* _What is being asked_: Return the lines for each of the records below word for word, in the same order, from kingdom down to common name.

:::::

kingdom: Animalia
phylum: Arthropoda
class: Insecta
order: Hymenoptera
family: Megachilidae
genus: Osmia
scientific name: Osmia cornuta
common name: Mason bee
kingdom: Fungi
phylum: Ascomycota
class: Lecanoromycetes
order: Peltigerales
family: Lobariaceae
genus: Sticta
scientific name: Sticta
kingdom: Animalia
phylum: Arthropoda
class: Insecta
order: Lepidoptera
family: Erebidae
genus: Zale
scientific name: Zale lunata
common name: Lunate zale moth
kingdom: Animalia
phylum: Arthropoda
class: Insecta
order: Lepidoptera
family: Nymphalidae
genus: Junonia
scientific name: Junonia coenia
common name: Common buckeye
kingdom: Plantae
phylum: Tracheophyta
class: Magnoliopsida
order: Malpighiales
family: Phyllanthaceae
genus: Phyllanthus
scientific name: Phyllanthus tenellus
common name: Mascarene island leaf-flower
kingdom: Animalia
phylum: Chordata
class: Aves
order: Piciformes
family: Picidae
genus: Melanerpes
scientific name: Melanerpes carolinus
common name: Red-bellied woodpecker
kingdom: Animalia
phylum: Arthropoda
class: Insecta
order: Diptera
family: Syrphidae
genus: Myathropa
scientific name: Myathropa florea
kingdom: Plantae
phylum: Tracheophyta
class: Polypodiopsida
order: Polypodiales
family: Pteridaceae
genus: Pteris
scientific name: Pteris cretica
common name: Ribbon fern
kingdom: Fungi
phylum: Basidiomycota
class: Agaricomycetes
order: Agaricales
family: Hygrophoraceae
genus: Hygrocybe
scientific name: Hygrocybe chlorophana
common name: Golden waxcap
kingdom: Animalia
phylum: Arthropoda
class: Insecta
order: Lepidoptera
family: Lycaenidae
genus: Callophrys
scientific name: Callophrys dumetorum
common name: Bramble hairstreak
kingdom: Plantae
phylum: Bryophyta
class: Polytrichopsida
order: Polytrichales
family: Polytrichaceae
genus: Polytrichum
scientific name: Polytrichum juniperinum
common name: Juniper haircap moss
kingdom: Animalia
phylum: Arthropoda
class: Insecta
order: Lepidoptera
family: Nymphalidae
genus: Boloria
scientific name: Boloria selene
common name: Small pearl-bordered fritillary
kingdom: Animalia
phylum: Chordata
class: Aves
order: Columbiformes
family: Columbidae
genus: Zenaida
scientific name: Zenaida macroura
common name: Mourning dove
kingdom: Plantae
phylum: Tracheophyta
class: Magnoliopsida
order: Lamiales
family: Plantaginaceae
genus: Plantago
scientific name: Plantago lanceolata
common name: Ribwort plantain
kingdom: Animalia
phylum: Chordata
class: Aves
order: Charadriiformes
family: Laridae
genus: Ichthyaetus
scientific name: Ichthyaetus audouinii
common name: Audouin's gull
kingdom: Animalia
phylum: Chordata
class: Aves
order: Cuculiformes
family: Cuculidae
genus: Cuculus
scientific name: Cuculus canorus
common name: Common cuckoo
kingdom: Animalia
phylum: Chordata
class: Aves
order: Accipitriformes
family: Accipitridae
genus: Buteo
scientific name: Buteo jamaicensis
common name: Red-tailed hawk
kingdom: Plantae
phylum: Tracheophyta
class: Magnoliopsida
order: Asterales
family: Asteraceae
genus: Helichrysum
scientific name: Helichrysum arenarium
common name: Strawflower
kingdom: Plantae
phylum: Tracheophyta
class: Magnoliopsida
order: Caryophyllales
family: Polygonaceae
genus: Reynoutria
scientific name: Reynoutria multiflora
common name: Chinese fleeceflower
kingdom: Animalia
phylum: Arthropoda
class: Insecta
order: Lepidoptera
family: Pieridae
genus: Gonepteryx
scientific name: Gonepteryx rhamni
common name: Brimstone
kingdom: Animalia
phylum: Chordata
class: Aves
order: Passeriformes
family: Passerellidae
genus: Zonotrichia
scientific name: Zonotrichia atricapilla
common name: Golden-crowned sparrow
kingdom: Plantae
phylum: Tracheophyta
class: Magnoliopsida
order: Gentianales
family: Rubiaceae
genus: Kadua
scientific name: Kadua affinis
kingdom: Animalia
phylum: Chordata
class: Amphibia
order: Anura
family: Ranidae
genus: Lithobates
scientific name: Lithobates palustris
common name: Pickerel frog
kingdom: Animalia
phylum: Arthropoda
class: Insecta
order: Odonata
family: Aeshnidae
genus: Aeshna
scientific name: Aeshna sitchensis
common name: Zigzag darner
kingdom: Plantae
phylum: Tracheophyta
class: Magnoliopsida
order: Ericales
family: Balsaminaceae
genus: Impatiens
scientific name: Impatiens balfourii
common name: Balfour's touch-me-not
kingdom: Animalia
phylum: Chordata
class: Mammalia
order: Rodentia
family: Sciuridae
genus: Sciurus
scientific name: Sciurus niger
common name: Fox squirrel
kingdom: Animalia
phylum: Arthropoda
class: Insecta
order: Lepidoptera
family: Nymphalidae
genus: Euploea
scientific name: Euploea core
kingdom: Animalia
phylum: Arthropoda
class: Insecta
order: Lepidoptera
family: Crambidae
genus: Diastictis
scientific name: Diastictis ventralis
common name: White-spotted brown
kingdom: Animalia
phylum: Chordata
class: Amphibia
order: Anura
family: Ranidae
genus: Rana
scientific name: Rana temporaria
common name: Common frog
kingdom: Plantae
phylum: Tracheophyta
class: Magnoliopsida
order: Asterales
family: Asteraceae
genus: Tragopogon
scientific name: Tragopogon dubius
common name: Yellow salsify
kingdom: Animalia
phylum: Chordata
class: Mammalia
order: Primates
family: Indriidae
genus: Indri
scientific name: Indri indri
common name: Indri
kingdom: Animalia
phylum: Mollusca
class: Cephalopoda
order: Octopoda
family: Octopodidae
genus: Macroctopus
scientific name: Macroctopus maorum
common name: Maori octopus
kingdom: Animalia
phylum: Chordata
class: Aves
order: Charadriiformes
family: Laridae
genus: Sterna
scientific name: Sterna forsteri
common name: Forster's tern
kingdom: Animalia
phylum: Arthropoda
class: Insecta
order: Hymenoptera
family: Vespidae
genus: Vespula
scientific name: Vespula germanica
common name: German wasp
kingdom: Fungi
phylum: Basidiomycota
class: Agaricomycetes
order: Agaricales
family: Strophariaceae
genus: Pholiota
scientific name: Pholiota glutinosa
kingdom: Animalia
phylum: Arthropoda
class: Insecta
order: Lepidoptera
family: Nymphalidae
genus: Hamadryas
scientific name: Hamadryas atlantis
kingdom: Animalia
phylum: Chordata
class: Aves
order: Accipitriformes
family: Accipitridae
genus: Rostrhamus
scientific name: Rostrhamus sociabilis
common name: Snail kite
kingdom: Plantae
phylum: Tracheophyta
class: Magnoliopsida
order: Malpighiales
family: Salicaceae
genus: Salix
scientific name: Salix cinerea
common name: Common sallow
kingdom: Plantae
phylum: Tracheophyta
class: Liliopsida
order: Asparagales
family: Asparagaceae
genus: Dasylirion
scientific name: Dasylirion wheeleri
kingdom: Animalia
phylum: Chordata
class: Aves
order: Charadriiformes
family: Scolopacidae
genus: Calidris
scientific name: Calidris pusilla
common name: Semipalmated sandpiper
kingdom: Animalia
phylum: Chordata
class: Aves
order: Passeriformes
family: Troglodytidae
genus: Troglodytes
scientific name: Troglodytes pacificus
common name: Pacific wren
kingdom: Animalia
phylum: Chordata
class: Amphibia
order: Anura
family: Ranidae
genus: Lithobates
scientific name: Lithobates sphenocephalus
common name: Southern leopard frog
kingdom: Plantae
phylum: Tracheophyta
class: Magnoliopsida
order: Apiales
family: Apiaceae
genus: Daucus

:::::

* _Result for this task_:
kingdom: Animalia
phylum: Arthropoda
class: Insecta
order: Hymenoptera
family: Megachilidae
genus: Osmia
scientific name: Osmia cornuta
common name: Mason bee
kingdom: Fungi
phylum: Ascomycota
class: Lecanoromycetes
order: Peltigerales
family: Lobariaceae
genus: Sticta
scientific name: Sticta
kingdom: Animalia
phylum: Arthropoda
class: Insecta
order: Lepidoptera
family: Erebidae
genus: Zale
scientific name: Zale lunata
common name: Lunate zale moth
kingdom: Animalia
phylum: Arthropoda
class: Insecta
order: Lepidoptera
family: Nymphalidae
genus: Junonia
scientific name: Junonia coenia
common name: Common buckeye
kingdom: Plantae
phylum: Tracheophyta
class: Magnoliopsida
order: Malpighiales
family: Phyllanthaceae
genus: Phyllanthus
scientific name: Phyllanthus tenellus
common name: Mascarene island leaf-flower
kingdom: Animalia
phylum: Chordata
class: Aves
order: Piciformes
family: Picidae
genus: Melanerpes
scientific name: Melanerpes carolinus
common name: Red-bellied woodpecker
kingdom: Animalia
phylum: Arthropoda
class: Insecta
order: Diptera
family: Syrphidae
genus: Myathropa
scientific name: Myathropa florea
kingdom: Plantae
phylum: Tracheophyta
class: Polypodiopsida
order: Polypodiales
family: Pteridaceae
genus: Pteris
scientific name: Pteris cretica
common name: Ribbon fern
kingdom: Fungi
phylum: Basidiomycota
class: Agaricomycetes
order: Agaricales
family: Hygrophoraceae
genus: Hygrocybe
scientific name: Hygrocybe chlorophana
common name: Golden waxcap
kingdom: Animalia
phylum: Arthropoda
class: Insecta
order: Lepidoptera
family: Lycaenidae
genus: Callophrys
scientific name: Callophrys dumetorum
common name: Bramble hairstreak
kingdom: Plantae
phylum: Bryophyta
class: Polytrichopsida
order: Polytrichales
family: Polytrichaceae
genus: Polytrichum
scientific name: Polytrichum juniperinum
common name: Juniper haircap moss
kingdom: Animalia
phylum: Arthropoda
class: Insecta
order: Lepidoptera
family: Nymphalidae
genus: Boloria
scientific name: Boloria selene
common name: Small pearl-bordered fritillary
kingdom: Animalia
phylum: Chordata
class: Aves
order: Columbiformes
family: Columbidae
genus: Zenaida
scientific name: Zenaida macroura
common name: Mourning dove
kingdom: Plantae
phylum: Tracheophyta
class: Magnoliopsida
order: Lamiales
family: Plantaginaceae
genus: Plantago
scientific name: Plantago lanceolata
common name: Ribwort plantain
kingdom: Animalia
phylum: Chordata
class: Aves
order: Charadriiformes
family: Laridae
genus: Ichthyaetus
scientific name: Ichthyaetus audouinii
common name: Audouin's gull
kingdom: Animalia
phylum: Chordata
class: Aves
order: Cuculiformes
family: Cuculidae
genus: Cuculus
scientific name: Cuculus canorus
common name: Common cuckoo
kingdom: Animalia
phylum: Chordata
class: Aves
order: Accipitriformes
family: Accipitridae
genus: Buteo
scientific name: Buteo jamaicensis
common name: Red-tailed hawk
kingdom: Plantae
phylum: Tracheophyta
class: Magnoliopsida
order: Asterales
family: Asteraceae
genus: Helichrysum
scientific name: Helichrysum arenarium
common name: Strawflower
kingdom: Plantae
phylum: Tracheophyta
class: Magnoliopsida
order: Caryophyllales
family: Polygonaceae
genus: Reynoutria
scientific name: Reynoutria multiflora
common name: Chinese fleeceflower
kingdom: Animalia
phylum: Arthropoda
class: Insecta
order: Lepidoptera
family: Pieridae
genus: Gonepteryx
scientific name: Gonepteryx rhamni
common name: Brimstone
kingdom: Animalia
phylum: Chordata
class: Aves
order: Passeriformes
family: Passerellidae
genus: Zonotrichia
scientific name: Zonotrichia atricapilla
common name: Golden-crowned sparrow
kingdom: Plantae
phylum: Tracheophyta
class: Magnoliopsida
order: Gentianales
family: Rubiaceae
genus: Kadua
scientific name: Kadua affinis
kingdom: Animalia
phylum: Chordata
class: Amphibia
order: Anura
family: Ranidae
genus: Lithobates
scientific name: Lithobates palustris
common name: Pickerel frog
kingdom: Animalia
phylum: Arthropoda
class: Insecta
order: Odonata
family: Aeshnidae
genus: Aeshna
scientific name: Aeshna sitchensis
common name: Zigzag darner
kingdom: Plantae
phylum: Tracheophyta
class: Magnoliopsida
order: Ericales
family: Balsaminaceae
genus: Impatiens
scientific name: Impatiens balfourii
common name: Balfour's touch-me-not
kingdom: Animalia
phylum: Chordata
class: Mammalia
order: Rodentia
family: Sciuridae
genus: Sciurus
scientific name: Sciurus niger
common name: Fox squirrel
kingdom: Animalia
phylum: Arthropoda
class: Insecta
order: Lepidoptera
family: Nymphalidae
genus: Euploea
scientific name: Euploea core
kingdom: Animalia
phylum: Arthropoda
class: Insecta
order: Lepidoptera
family: Crambidae
genus: Diastictis
scientific name: Diastictis ventralis
common name: White-spotted brown
kingdom: Animalia
phylum: Chordata
class: Amphibia
order: Anura
family: Ranidae
genus: Rana
scientific name: Rana temporaria
common name: Common frog
kingdom: Plantae
phylum: Tracheophyta
class: Magnoliopsida
order: Asterales
family: Asteraceae
genus: Tragopogon
scientific name: Tragopogon dubius
common name: Yellow salsify
kingdom: Animalia
phylum: Chordata
class: Mammalia
order: Primates
family: Indriidae
genus: Indri
scientific name: Indri indri
common name: Indri
kingdom: Animalia
phylum: Mollusca
class: Cephalopoda
order: Octopoda
family: Octopodidae
genus: Macroctopus
scientific name: Macroctopus maorum
common name: Maori octopus
kingdom: Animalia
phylum: Chordata
class: Aves
order: Charadriiformes
family: Laridae
genus: Sterna
scientific name: Sterna forsteri
common name: Forster's tern
kingdom: Animalia
phylum: Arthropoda
class: Insecta
order: Hymenoptera
family: Vespidae
genus: Vespula
scientific name: Vespula germanica
common name: German wasp
kingdom: Fungi
phylum: Basidiomycota
class: Agaricomycetes
order: Agaricales
family: Strophariaceae
genus: Pholiota
scientific name: Pholiota glutinosa
kingdom: Animalia
phylum: Arthropoda
class: Insecta
order: Lepidoptera
family: Nymphalidae
genus: Hamadryas
scientific name: Hamadryas atlantis
kingdom: Animalia
phylum: Chordata
class: Aves
order: Accipitriformes
family: Accipitridae
genus: Rostrhamus
scientific name: Rostrhamus sociabilis
common name: Snail kite
kingdom: Plantae
phylum: Tracheophyta
class: Magnoliopsida
order: Malpighiales
family: Salicaceae
genus: Salix
scientific name: Salix cinerea
common name: Common sallow
kingdom: Plantae
phylum: Tracheophyta
class: Liliopsida
order: Asparagales
family: Asparagaceae
genus: Dasylirion
scientific name: Dasylirion wheeleri
kingdom: Animalia
phylum: Chordata
class: Aves
order: Charadriiformes
family: Scolopacidae
genus: Calidris
scientific name: Calidris pusilla
common name: Semipalmated sandpiper
kingdom: Animalia
phylum: Chordata
class: Aves
order: Passeriformes
family: Troglodytidae
genus: Troglodytes
scientific name: Troglodytes pacificus
common name: Pacific wren
kingdom: Animalia
phylum: Chordata
class: Amphibia
order: Anura
family: Ranidae
genus: Lithobates
scientific name: Lithobates sphenocephalus
common name: Southern leopard frog
kingdom: Plantae
phylum: Tracheophyta
class: Magnoliopsida
order: Apiales
family: Apiaceae
genus: Daucus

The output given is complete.